#### What to do:
Quote the text of every row below word for word, leaving out the pictures.

[Dataset entries]
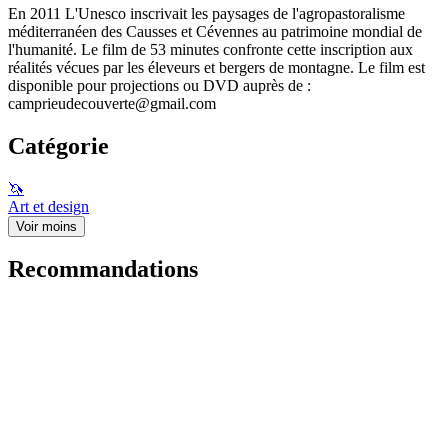
En 2011 L'Unesco inscrivait les paysages de l'agropastoralisme
méditerranéen des Causses et Cévennes au patrimoine mondial de
l'humanité. Le film de 53 minutes confronte cette inscription aux
réalités vécues par les éleveurs et bergers de montagne. Le film est
disponible pour projections ou DVD auprès de :
camprieudecouverte@gmail.com
Catégorie
🦄
Art et design
Voir moins
Recommandations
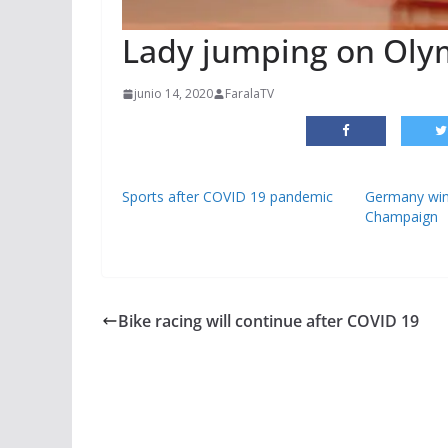
Lady jumping on Oly
junio 14, 2020
FaralaTV
Sports after COVID 19 pandemic
Germany wi
Champaign
Bike racing will continue after COVID 19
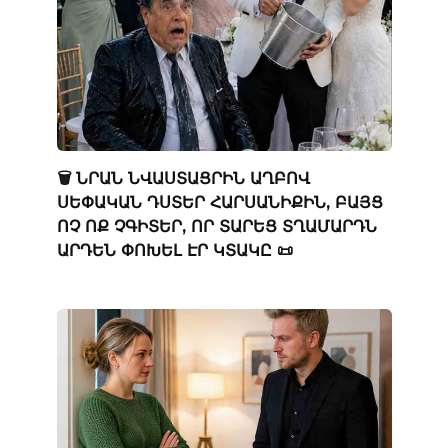
🗑️ ՆՐԱՆ ՆՎԱՍՏԱՑՐԻՆ ԱՂԲՈՎ
ՍԵՓԱԿԱՆ ԴՍՏԵՐ ՀԱՐՍԱՆԻՔԻՆ, ԲԱՅՑ
ՈՉ ՈՔ ՉԳԻՏԵՐ, ՈՐ ՏԱՐԵՑ ՏՂԱՄԱՐԴՆ
ԱՐԴԵՆ ՓՈԽԵԼ ԷՐ ԿՏԱԿԸ 📜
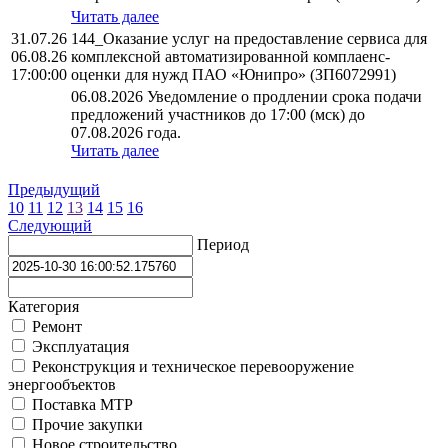
Читать далее
31.07.26
144_Оказание услуг на предоставление сервиса для
06.08.26
комплексной автоматизированной комплаенс-
17:00:00
оценки для нужд ПАО «Юнипро» (ЗП6072991)
06.08.2026 Уведомление о продлении срока подачи
предложений участников до 17:00 (мск) до
07.08.2026 года.
Читать далее
Предыдущий
10
11
12
13
14
15
16
Следующий
Период
Категория
Ремонт
Эксплуатация
Реконструкция и техническое перевооружение
энергообъектов
Поставка МТР
Прочие закупки
Новое строительство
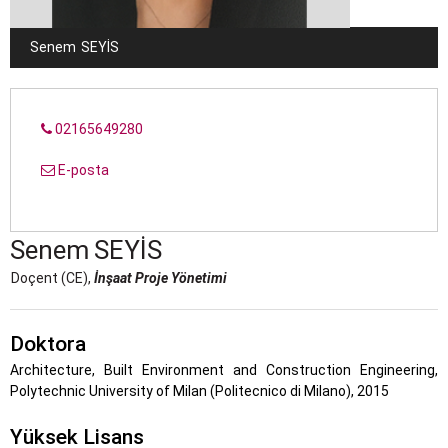
Senem
SEYIS
02165649280
E-posta
Senem
SEYIS
Doçent (CE),
İnşaat Proje Yönetimi
Doktora
Architecture, Built Environment and Construction Engineering,
Polytechnic University of Milan (Politecnico di Milano), 2015
Yüksek Lisans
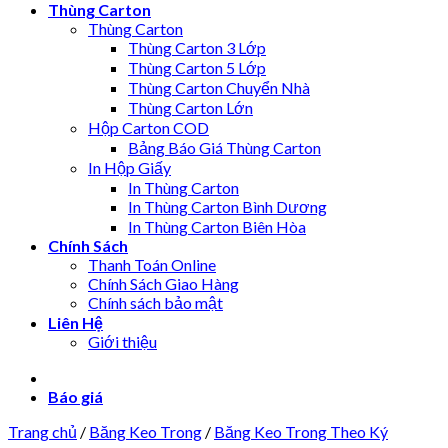
Thùng Carton
Thùng Carton
Thùng Carton 3 Lớp
Thùng Carton 5 Lớp
Thùng Carton Chuyển Nhà
Thùng Carton Lớn
Hộp Carton COD
Bảng Báo Giá Thùng Carton
In Hộp Giấy
In Thùng Carton
In Thùng Carton Bình Dương
In Thùng Carton Biên Hòa
Chính Sách
Thanh Toán Online
Chính Sách Giao Hàng
Chính sách bảo mật
Liên Hệ
Giới thiệu
Báo giá
Trang chủ
/
Băng Keo Trong
/
Băng Keo Trong Theo Ký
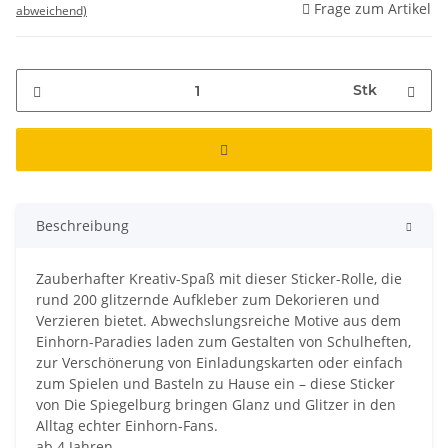
Frage zum Artikel
abweichend)
Stk
Beschreibung
Zauberhafter Kreativ-Spaß mit dieser Sticker-Rolle, die
rund 200 glitzernde Aufkleber zum Dekorieren und
Verzieren bietet. Abwechslungsreiche Motive aus dem
Einhorn-Paradies laden zum Gestalten von Schulheften,
zur Verschönerung von Einladungskarten oder einfach
zum Spielen und Basteln zu Hause ein – diese Sticker
von Die Spiegelburg bringen Glanz und Glitzer in den
Alltag echter Einhorn-Fans.
ab 4 Jahren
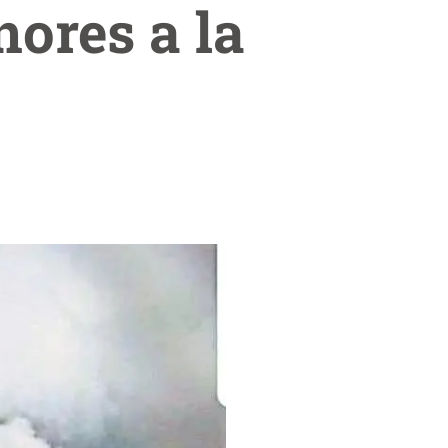
nores a la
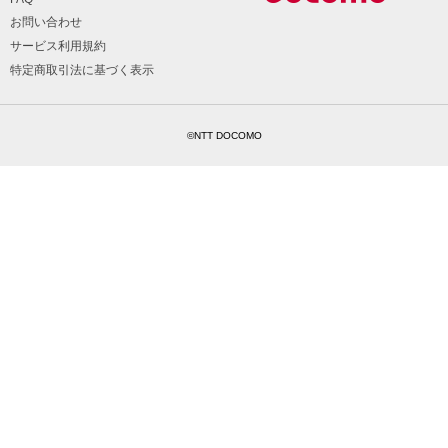
お問い合わせ
サービス利用規約
特定商取引法に基づく表示
©NTT DOCOMO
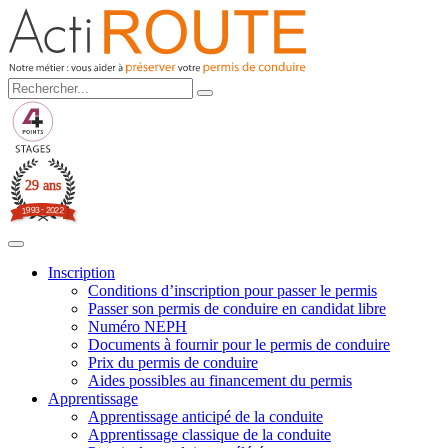
29 ans
3
-
2
9
0
9
2
1
2
Inscription
Conditions d’inscription pour passer le permis
Passer son permis de conduire en candidat libre
Numéro NEPH
Documents à fournir pour le permis de conduire
Prix du permis de conduire
Aides possibles au financement du permis
Apprentissage
Apprentissage anticipé de la conduite
Apprentissage classique de la conduite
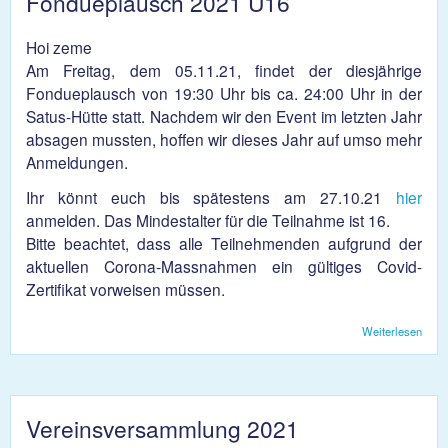
Fondueplausch 2021 Ü16
Hoi zeme
Am Freitag, dem 05.11.21, findet der diesjährige
Fondueplausch von 19:30 Uhr bis ca. 24:00 Uhr in der
Satus-Hütte statt. Nachdem wir den Event im letzten Jahr
absagen mussten, hoffen wir dieses Jahr auf umso mehr
Anmeldungen.
Ihr könnt euch bis spätestens am 27.10.21
hier
anmelden. Das Mindestalter für die Teilnahme ist 16.
Bitte beachtet, dass alle Teilnehmenden aufgrund der
aktuellen Corona-Massnahmen ein gültiges Covid-
Zertifikat vorweisen müssen.
Weiterlesen
über
Fond
2021
Vereinsversammlung 2021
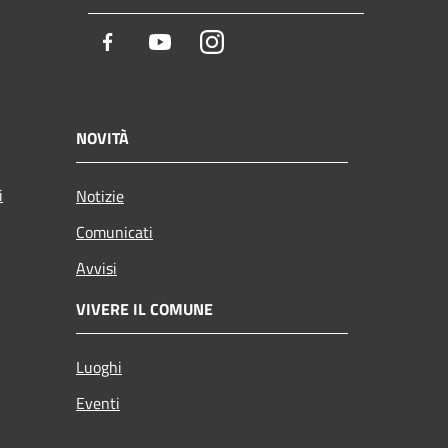
Facebook
Youtube
Instagram
NOVITÀ
i
Notizie
Comunicati
Avvisi
VIVERE IL COMUNE
Luoghi
Eventi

#### Exercise solution:
En 2011 L'Unesco inscrivait les paysages de l'agropastoralisme
méditerranéen des Causses et Cévennes au patrimoine mondial de
l'humanité. Le film de 53 minutes confronte cette inscription aux
réalités vécues par les éleveurs et bergers de montagne. Le film est
disponible pour projections ou DVD auprès de :
camprieudecouverte@gmail.com
Catégorie
🦄
Art et design
Voir moins
Recommandations
Lady jumping on Oly
junio 14, 2020
FaralaTV
Sports after COVID 19 pandemic
Germany wi
Champaign
Bike racing will continue after COVID 19
🗑️ ՆՐԱՆ ՆՎԱՍՏԱՑՐԻՆ ԱՂԲՈՎ
ՍԵՓԱԿԱՆ ԴՍՏԵՐ ՀԱՐՍԱՆԻՔԻՆ, ԲԱՅՑ
ՈՉ ՈՔ ՉԳԻՏԵՐ, ՈՐ ՏԱՐԵՑ ՏՂԱՄԱՐԴՆ
ԱՐԴԵՆ ՓՈԽԵԼ ԷՐ ԿՏԱԿԸ 📜
Читать далее
31.07.26
144_Оказание услуг на предоставление сервиса для
06.08.26
комплексной автоматизированной комплаенс-
17:00:00
оценки для нужд ПАО «Юнипро» (ЗП6072991)
06.08.2026 Уведомление о продлении срока подачи
предложений участников до 17:00 (мск) до
07.08.2026 года.
Читать далее
Предыдущий
10
11
12
13
14
15
16
Следующий
Период
Категория
Ремонт
Эксплуатация
Реконструкция и техническое перевооружение
энергообъектов
Поставка МТР
Прочие закупки
Новое строительство
Senem
SEYIS
02165649280
E-posta
Senem
SEYIS
Doçent (CE),
İnşaat Proje Yönetimi
Doktora
Architecture, Built Environment and Construction Engineering,
Polytechnic University of Milan (Politecnico di Milano), 2015
Yüksek Lisans
Thùng Carton
Thùng Carton
Thùng Carton 3 Lớp
Thùng Carton 5 Lớp
Thùng Carton Chuyển Nhà
Thùng Carton Lớn
Hộp Carton COD
Bảng Báo Giá Thùng Carton
In Hộp Giấy
In Thùng Carton
In Thùng Carton Bình Dương
In Thùng Carton Biên Hòa
Chính Sách
Thanh Toán Online
Chính Sách Giao Hàng
Chính sách bảo mật
Liên Hệ
Giới thiệu
Báo giá
Trang chủ
/
Băng Keo Trong
/
Băng Keo Trong Theo Ký
Frage zum Artikel
abweichend)
Stk
Beschreibung
Zauberhafter Kreativ-Spaß mit dieser Sticker-Rolle, die
rund 200 glitzernde Aufkleber zum Dekorieren und
Verzieren bietet. Abwechslungsreiche Motive aus dem
Einhorn-Paradies laden zum Gestalten von Schulheften,
zur Verschönerung von Einladungskarten oder einfach
zum Spielen und Basteln zu Hause ein – diese Sticker
von Die Spiegelburg bringen Glanz und Glitzer in den
Alltag echter Einhorn-Fans.
ab 4 Jahren
nores a la
お問い合わせ
サービス利用規約
特定商取引法に基づく表示
©NTT DOCOMO
29 ans
3
-
2
9
0
9
2
1
2
Inscription
Conditions d’inscription pour passer le permis
Passer son permis de conduire en candidat libre
Numéro NEPH
Documents à fournir pour le permis de conduire
Prix du permis de conduire
Aides possibles au financement du permis
Apprentissage
Apprentissage anticipé de la conduite
Apprentissage classique de la conduite
Fondueplausch 2021 Ü16
Hoi zeme
Am Freitag, dem 05.11.21, findet der diesjährige
Fondueplausch von 19:30 Uhr bis ca. 24:00 Uhr in der
Satus-Hütte statt. Nachdem wir den Event im letzten Jahr
absagen mussten, hoffen wir dieses Jahr auf umso mehr
Anmeldungen.
Ihr könnt euch bis spätestens am 27.10.21
hier
anmelden. Das Mindestalter für die Teilnahme ist 16.
Bitte beachtet, dass alle Teilnehmenden aufgrund der
aktuellen Corona-Massnahmen ein gültiges Covid-
Zertifikat vorweisen müssen.
Weiterlesen
über
Fond
2021
Vereinsversammlung 2021
Facebook
Youtube
Instagram
NOVITÀ
i
Notizie
Comunicati
Avvisi
VIVERE IL COMUNE
Luoghi
Eventi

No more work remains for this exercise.